When we reviewed the existing state of affairs for responsible adoption of AI, we found that across 15 community generated guidelines, there are 220 items "to report'', which is too much work. We also found that there is very limited guidance on how to assess fairness or utility/usefulness (paper in JAMA Open).
To address this problem, we joined in the founding team for The Coalition for Health AI, which is a community of academic health systems, organizations, and expert practitioners of artificial intelligence (AI) and data science, whose mission is to provide guidelines regarding an ever-evolving landscape of health AI tools to ensure high quality care, increase credibility amongst users, and meet health care needs.

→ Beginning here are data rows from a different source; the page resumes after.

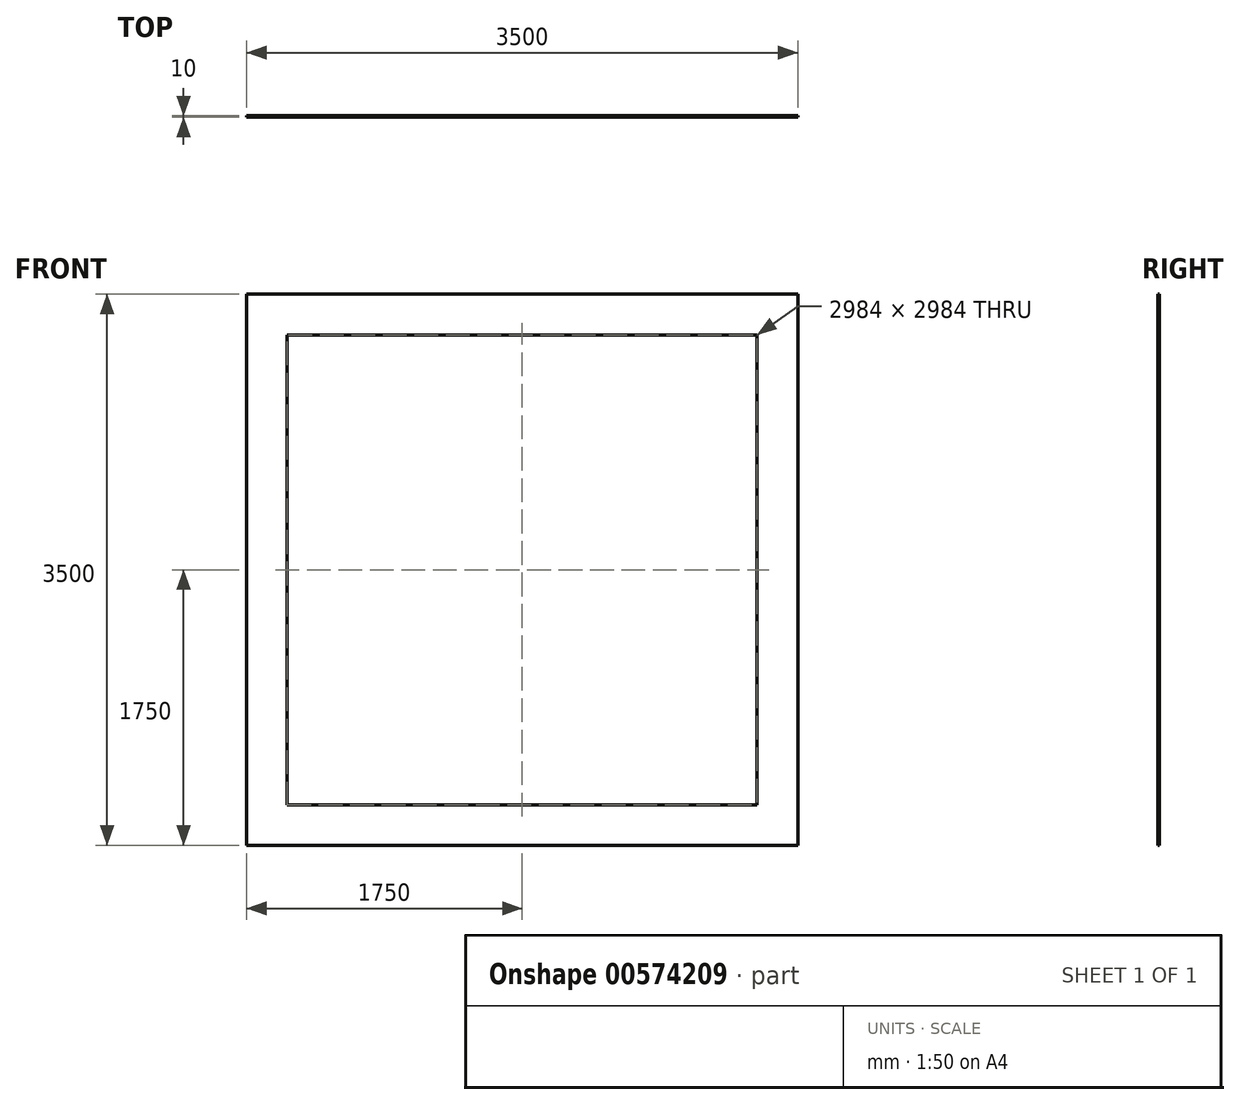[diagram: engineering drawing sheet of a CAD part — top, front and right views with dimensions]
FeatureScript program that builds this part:
annotation { "Feature Type Name" : "Feature", "Feature Type Description" : "" }
export const myFeature = defineFeature(function(context is Context, id is Id, definition is map)
    precondition{}
    {
        {
            var Q0;
            Q0=qCreatedBy(makeId("Front.planeOp"),FACE);
            var sketch = newSketch(context, id + "F0", { "sketchPlane" : qUnion([Q0])});
            skLineSegment(sketch, "E0.bottom", {"start": v(0, 0) * mm, "end": v(3500, 0) * mm});
            skLineSegment(sketch, "E0.top", {"start": v(0, 3500) * mm, "end": v(3500, 3500) * mm});
            skLineSegment(sketch, "E0.left", {"start": v(0, 0) * mm, "end": v(0, 3500) * mm});
            skLineSegment(sketch, "E0.right", {"start": v(3500, 0) * mm, "end": v(3500, 3500) * mm});
            skLineSegment(sketch, "E1.0", {"start": v(258, 3242) * mm, "end": v(3242, 3242) * mm});
            skLineSegment(sketch, "E1.1", {"start": v(258, 258) * mm, "end": v(258, 3242) * mm});
            skLineSegment(sketch, "E1.2", {"start": v(258, 258) * mm, "end": v(3242, 258) * mm});
            skLineSegment(sketch, "E1.3", {"start": v(3242, 258) * mm, "end": v(3242, 3242) * mm});
            skSolve(sketch);
        }
        {
            var Q0;
            Q0=makeQuery(id+"F0.imprint","IMPRINT",FACE,{"disambiguationData":[TD([[makeQuery(id+"F0.imprint","IMPRINT",EDGE,{"derivedFrom":sQuery(id+"F0.wireOp",EDGE,"E0.bottom")}),1.0]])]});
            extrude(context, id + "F1", {"entities" : qUnion([Q0]), "depth" : 10 * mm, "offsetDistance" : 25 * mm});
        }
    });
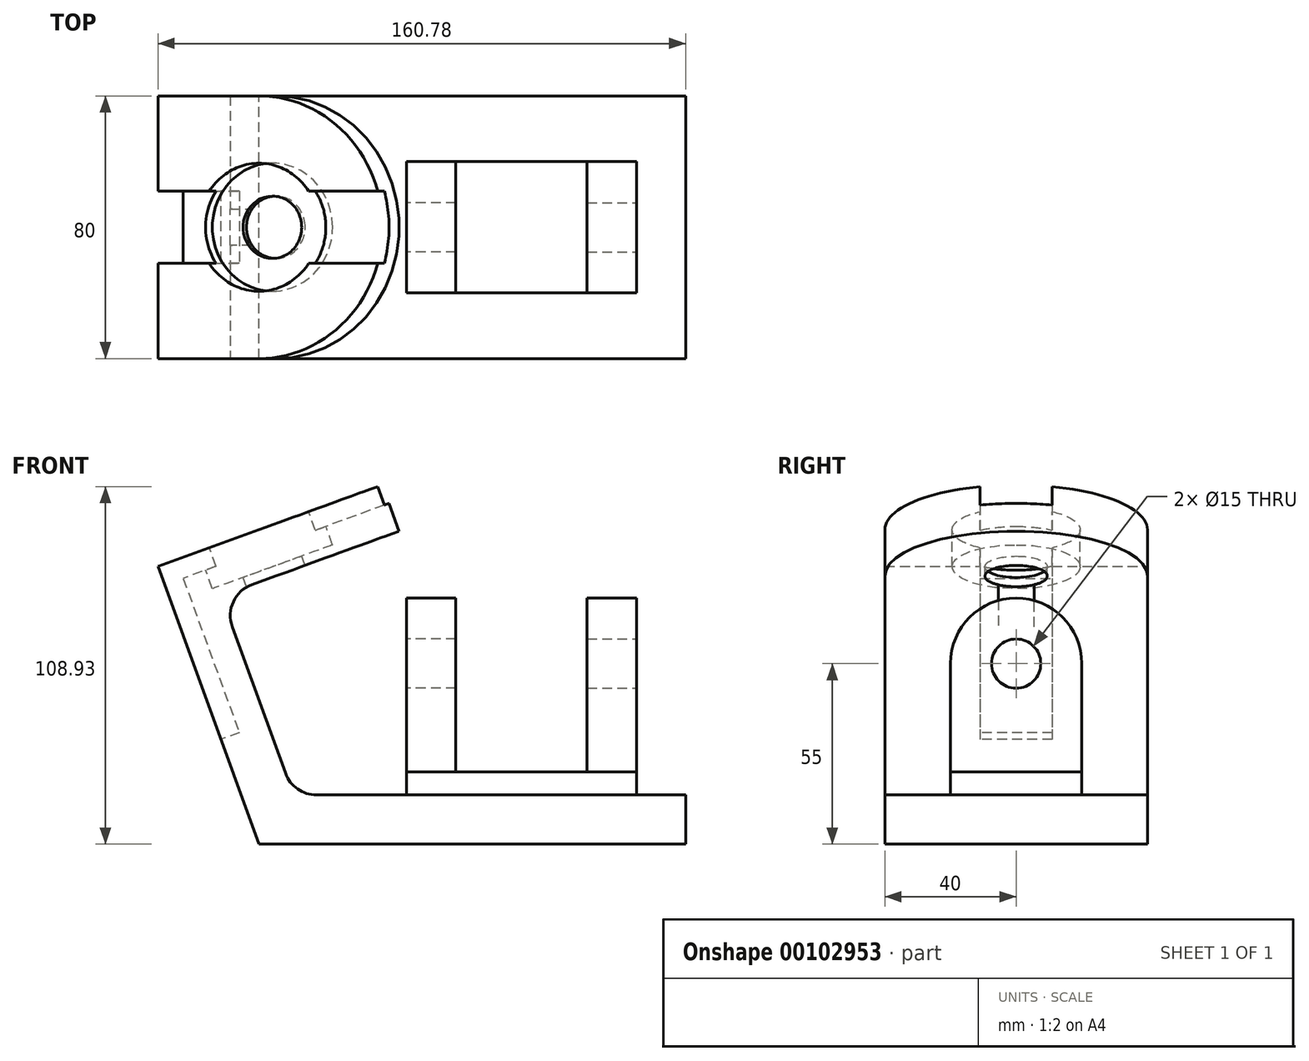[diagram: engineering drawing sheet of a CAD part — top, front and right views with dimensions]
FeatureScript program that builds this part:
annotation { "Feature Type Name" : "Feature", "Feature Type Description" : "" }
export const myFeature = defineFeature(function(context is Context, id is Id, definition is map)
    precondition{}
    {
        {
            var Q0;
            Q0=qCreatedBy(makeId("Front.planeOp"),FACE);
            var sketch = newSketch(context, id + "F0", { "sketchPlane" : qUnion([Q0])});
            skLineSegment(sketch, "E0", {"start": v(0, 0) * mm, "end": v(130, 0) * mm});
            skLineSegment(sketch, "E1", {"start": v(130, 0) * mm, "end": v(130, 15) * mm});
            skLineSegment(sketch, "E2", {"start": v(130, 15) * mm, "end": v(10.5, 15) * mm});
            skLineSegment(sketch, "E3", {"start": v(10.5, 15) * mm, "end": v(-11.56, 75.6) * mm});
            skLineSegment(sketch, "E4", {"start": v(-11.56, 75.6) * mm, "end": v(5.13, 81.68) * mm});
            skLineSegment(sketch, "E5", {"start": v(5.13, 81.68) * mm, "end": v(0, 95.78) * mm});
            skLineSegment(sketch, "E6", {"start": v(0, 95.78) * mm, "end": v(-30.78, 84.57) * mm});
            skLineSegment(sketch, "E7", {"start": v(-30.78, 84.57) * mm, "end": v(0, 0) * mm});
            skSolve(sketch);
        }
        {
            var Q0;
            Q0=makeQuery(id+"F0.imprint","IMPRINT",FACE,{"disambiguationData":[TD([[makeQuery(id+"F0.imprint","IMPRINT",EDGE,{"derivedFrom":sQuery(id+"F0.wireOp",EDGE,"E0")}),1.0]])]});
            extrude(context, id + "F1", {"entities" : qUnion([Q0]), "depth" : 80 * mm});
        }
        {
            var Q0;
            Q0=makeQuery(id+"F1.opExtrude","SWEPT_FACE",FACE,{"disambiguationData":[OSD([sQuery(id+"F0.wireOp",EDGE,"E6")])]});
            var sketch = newSketch(context, id + "F2", { "sketchPlane" : qUnion([Q0])});
            skArc(sketch, "E8", {"start": v(32.76, -80) * mm, "mid": v(72.76, -40) * mm, "end": v(32.76, 0) * mm});
            skCircle(sketch, "E9", {"center": v(32.76, -40) * mm, "radius": 9.5 * mm});
            skSolve(sketch);
        }
        {
            var Q0;
            {var subQ0=sQuery(id+"F2.wireOp",EDGE,"E8");Q0=makeQuery(id+"F2.imprint","IMPRINT",FACE,{"disambiguationData":[TD([[makeQuery(id+"F2.imprint","IMPRINT",EDGE,{"derivedFrom":subQ0}),1.0]])]});}
            extrude(context, id + "F3", {"entities" : qUnion([Q0]), "operationType" : NewBodyOperationType.ADD, "oppositeDirection" : true, "depth" : 15 * mm});
        }
        {
            var Q0;
            Q0=makeQuery(id+"F1.opExtrude","SWEPT_FACE",FACE,{"disambiguationData":[OSD([sQuery(id+"F0.wireOp",EDGE,"E6")])]});
            var sketch = newSketch(context, id + "F4", { "sketchPlane" : qUnion([Q0])});
            skCircle(sketch, "E10", {"center": v(32.76, -40) * mm, "radius": 9.5 * mm});
            skSolve(sketch);
        }
        {
            var Q0;
            {var subQ1=makeQuery(id+"F1.opExtrude","SWEPT_EDGE",EDGE,{"disambiguationData":[OSD([sQuery(id+"F0.wireOp",EDGE,"E5"),sQuery(id+"F0.wireOp",EDGE,"E6")])]});Q0=makeQuery(id+"F4.imprint","IMPRINT",FACE,{"disambiguationData":[TD([[makeQuery(id+"F4.imprint","IMPRINT",EDGE,{"derivedFrom":subQ1}),1.0]])]});}
            extrude(context, id + "F5", {"entities" : qUnion([Q0]), "operationType" : NewBodyOperationType.REMOVE, "oppositeDirection" : true, "depth" : 15 * mm});
        }
        {
            var Q0;
            Q0=makeQuery(id+"F1.opExtrude","SWEPT_FACE",FACE,{"disambiguationData":[OSD([sQuery(id+"F0.wireOp",EDGE,"E2")])]});
            var sketch = newSketch(context, id + "F6", { "sketchPlane" : qUnion([Q0])});
            skLineSegment(sketch, "E11.bottom", {"start": v(45, -20) * mm, "end": v(115, -20) * mm});
            skLineSegment(sketch, "E11.top", {"start": v(45, -60) * mm, "end": v(115, -60) * mm});
            skLineSegment(sketch, "E11.left", {"start": v(45, -20) * mm, "end": v(45, -60) * mm});
            skLineSegment(sketch, "E11.right", {"start": v(115, -20) * mm, "end": v(115, -60) * mm});
            skLineSegment(sketch, "E12", {"start": v(115, -40) * mm, "end": v(130, -40) * mm, "construction": true});
            skSolve(sketch);
        }
        {
            var Q0;
            Q0=makeQuery(id+"F6.imprint","IMPRINT",FACE,{"disambiguationData":[TD([[makeQuery(id+"F6.imprint","IMPRINT",EDGE,{"derivedFrom":sQuery(id+"F6.wireOp",EDGE,"E11.bottom")}),-1.0]])]});
            extrude(context, id + "F7", {"entities" : qUnion([Q0]), "operationType" : NewBodyOperationType.ADD, "depth" : 7 * mm});
        }
        {
            var Q0;
            Q0=makeQuery(id+"F7.opExtrude","SWEPT_FACE",FACE,{"disambiguationData":[OSD([sQuery(id+"F6.wireOp",EDGE,"E11.right")])]});
            var sketch = newSketch(context, id + "F8", { "sketchPlane" : qUnion([Q0])});
            skLineSegment(sketch, "E13.bottom", {"start": v(-60, 22) * mm, "end": v(-20, 22) * mm});
            skLineSegment(sketch, "E13.top", {"start": v(-60, 55) * mm, "end": v(-20, 55) * mm});
            skLineSegment(sketch, "E13.left", {"start": v(-60, 22) * mm, "end": v(-60, 55) * mm});
            skLineSegment(sketch, "E13.right", {"start": v(-20, 22) * mm, "end": v(-20, 55) * mm});
            skArc(sketch, "E14", {"start": v(-20, 55) * mm, "mid": v(-40, 75) * mm, "end": v(-60, 55) * mm});
            skCircle(sketch, "E15", {"center": v(-40, 55) * mm, "radius": 7.5 * mm});
            skSolve(sketch);
        }
        {
            var Q0;
            Q0 = qSketchRegion(id + "F8", true);
            extrude(context, id + "F9", {"entities" : qUnion([Q0]), "oppositeDirection" : true, "depth" : 15 * mm});
        }
        {
            var Q0;
            Q0=makeQuery(id+"F7.opExtrude","SWEPT_FACE",FACE,{"disambiguationData":[OSD([sQuery(id+"F6.wireOp",EDGE,"E11.left")])]});
            cPlane(context, id + "F10", {"entities" : qUnion([Q0]), "cplaneType" : CPlaneType.OFFSET, "offset" : 35 * mm, "oppositeDirection" : true, "width" : 150 * mm, "height" : 150 * mm});
        }
        {
            var Q0;
            Q0=makeQuery(id+"F9.opExtrude","SWEPT_BODY",BODY,{"disambiguationData":[OSD([sQuery(id+"F8.wireOp",EDGE,"E13.bottom"),sQuery(id+"F8.wireOp",EDGE,"E13.left"),sQuery(id+"F8.wireOp",EDGE,"E13.right"),sQuery(id+"F8.wireOp",EDGE,"E14"),sQuery(id+"F8.wireOp",EDGE,"E15")])]});
            var Q1;
            Q1=qCreatedBy(id+"F10.planeOp",FACE);
            mirror(context, id + "F11", {"entities" : qUnion([Q0]), "mirrorPlane" : qUnion([Q1])});
        }
        {
            var Q0;
            Q0=makeQuery(id+"F1.opExtrude","SWEPT_FACE",FACE,{"disambiguationData":[OSD([sQuery(id+"F0.wireOp",EDGE,"E7")])]});
            var sketch = newSketch(context, id + "F12", { "sketchPlane" : qUnion([Q0])});
            skLineSegment(sketch, "E16.bottom", {"start": v(29, 90) * mm, "end": v(51, 90) * mm});
            skLineSegment(sketch, "E16.top", {"start": v(29, 34) * mm, "end": v(51, 34) * mm});
            skLineSegment(sketch, "E16.left", {"start": v(29, 90) * mm, "end": v(29, 34) * mm});
            skLineSegment(sketch, "E16.right", {"start": v(51, 90) * mm, "end": v(51, 34) * mm});
            skLineSegment(sketch, "E17", {"start": v(40, 90) * mm, "end": v(40, 34) * mm, "construction": true});
            skSolve(sketch);
        }
        {
            var Q0;
            Q0=makeQuery(id+"F12.imprint","IMPRINT",FACE,{"disambiguationData":[TD([[makeQuery(id+"F12.imprint","IMPRINT",EDGE,{"derivedFrom":sQuery(id+"F12.wireOp",EDGE,"E16.bottom")}),1.0]])]});
            extrude(context, id + "F13", {"entities" : qUnion([Q0]), "operationType" : NewBodyOperationType.REMOVE, "oppositeDirection" : true, "depth" : 6 * mm});
        }
        {
            var Q0;
            {var subQ1=sQuery(id+"F2.wireOp",EDGE,"E8");var subQ2=sQuery(id+"F0.wireOp",EDGE,"E6");var subQ3=sQuery(id+"F0.wireOp",EDGE,"E5");Q0=makeQuery(id+"F16.boolean.opBoolean","SPLIT",FACE,{"disambiguationData":[TD([makeQuery(id+"F13.boolean.opBoolean","COPY",FACE,{"derivedFrom":makeQuery(id+"F13.opExtrude","SWEPT_FACE",FACE,{"disambiguationData":[OSD([sQuery(id+"F12.wireOp",EDGE,"E16.left")])]})})])],"derivedFrom":makeQuery(id+"F3.boolean.opBoolean","MERGE",FACE,{"derivedFrom":[makeQuery(id+"F1.opExtrude","SWEPT_FACE",FACE,{"disambiguationData":[OSD([subQ2])]}),makeQuery(id+"F3.opExtrude","CAP_FACE",FACE,{"disambiguationData":[OSD([subQ3,subQ2,subQ1,sQuery(id+"F2.wireOp",EDGE,"E9")])],"isStart":true})]})});}
            var sketch = newSketch(context, id + "F14", { "sketchPlane" : qUnion([Q0])});
            skCircle(sketch, "E18", {"center": v(32.76, -40) * mm, "radius": 19.5 * mm});
            skSolve(sketch);
        }
        {
            var Q0;
            {var subQ0=sQuery(id+"F0.wireOp",EDGE,"E6");Q0=makeQuery(id+"F3.boolean.opBoolean","MERGE",FACE,{"derivedFrom":[makeQuery(id+"F1.opExtrude","SWEPT_FACE",FACE,{"disambiguationData":[OSD([subQ0])]}),makeQuery(id+"F3.opExtrude","CAP_FACE",FACE,{"disambiguationData":[OSD([sQuery(id+"F0.wireOp",EDGE,"E5"),subQ0,sQuery(id+"F2.wireOp",EDGE,"E8"),sQuery(id+"F2.wireOp",EDGE,"E9")])],"isStart":true})]});}
            var sketch = newSketch(context, id + "F15", { "sketchPlane" : qUnion([Q0])});
            skLineSegment(sketch, "E19.bottom", {"start": v(0, -29) * mm, "end": v(72.76, -29) * mm});
            skLineSegment(sketch, "E19.top", {"start": v(0, -51) * mm, "end": v(72.76, -51) * mm});
            skLineSegment(sketch, "E19.left", {"start": v(0, -29) * mm, "end": v(0, -51) * mm});
            skLineSegment(sketch, "E19.right", {"start": v(72.76, -29) * mm, "end": v(72.76, -51) * mm});
            skSolve(sketch);
        }
        {
            var Q0;
            Q0 = qSketchRegion(id + "F15", true);
            extrude(context, id + "F16", {"entities" : qUnion([Q0]), "operationType" : NewBodyOperationType.REMOVE, "oppositeDirection" : true, "depth" : 6 * mm});
        }
        {
            var Q0;
            Q0=makeQuery(id+"F14.imprint","IMPRINT",FACE,{"disambiguationData":[TD([[makeQuery(id+"F14.imprint","IMPRINT",EDGE,{"derivedFrom":sQuery(id+"F14.wireOp",EDGE,"E18")}),1.0]])]});
            extrude(context, id + "F17", {"entities" : qUnion([Q0]), "operationType" : NewBodyOperationType.REMOVE, "oppositeDirection" : true, "depth" : 12 * mm});
        }
        {
            var Q0;
            Q0=makeQuery(id+"F1.opExtrude","SWEPT_EDGE",EDGE,{"disambiguationData":[OSD([sQuery(id+"F0.wireOp",EDGE,"E3"),sQuery(id+"F0.wireOp",EDGE,"E4")])]});
            var Q1;
            Q1=makeQuery(id+"F1.opExtrude","SWEPT_EDGE",EDGE,{"disambiguationData":[OSD([sQuery(id+"F0.wireOp",EDGE,"E2"),sQuery(id+"F0.wireOp",EDGE,"E3")])]});
            fillet(context, id + "F18", {"entities" : qUnion([Q0, Q1]), "radius" : 10 * mm, "tangentPropagation" : true, "allowEdgeOverflow" : false});
        }
    });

In parallel, to bridge the gaps we found, we developed a framework to estimating usefulness (JAMIA paper), as well as a way to assess fairness in terms of the consequences of using a model to guide care (BMJ Informatics). Finally, to demonstrate application in practice, we conducted a fairness audit (fairness audit paper, in press, attached) which required 115 person-hours across 8-10 months.
We are now working on wrapping these efforts into a reusable framework and tool supported by a Gordon and Betty Moore Foundation proposal on a "virtual model deployment"/VMD to enable such analyses routinely.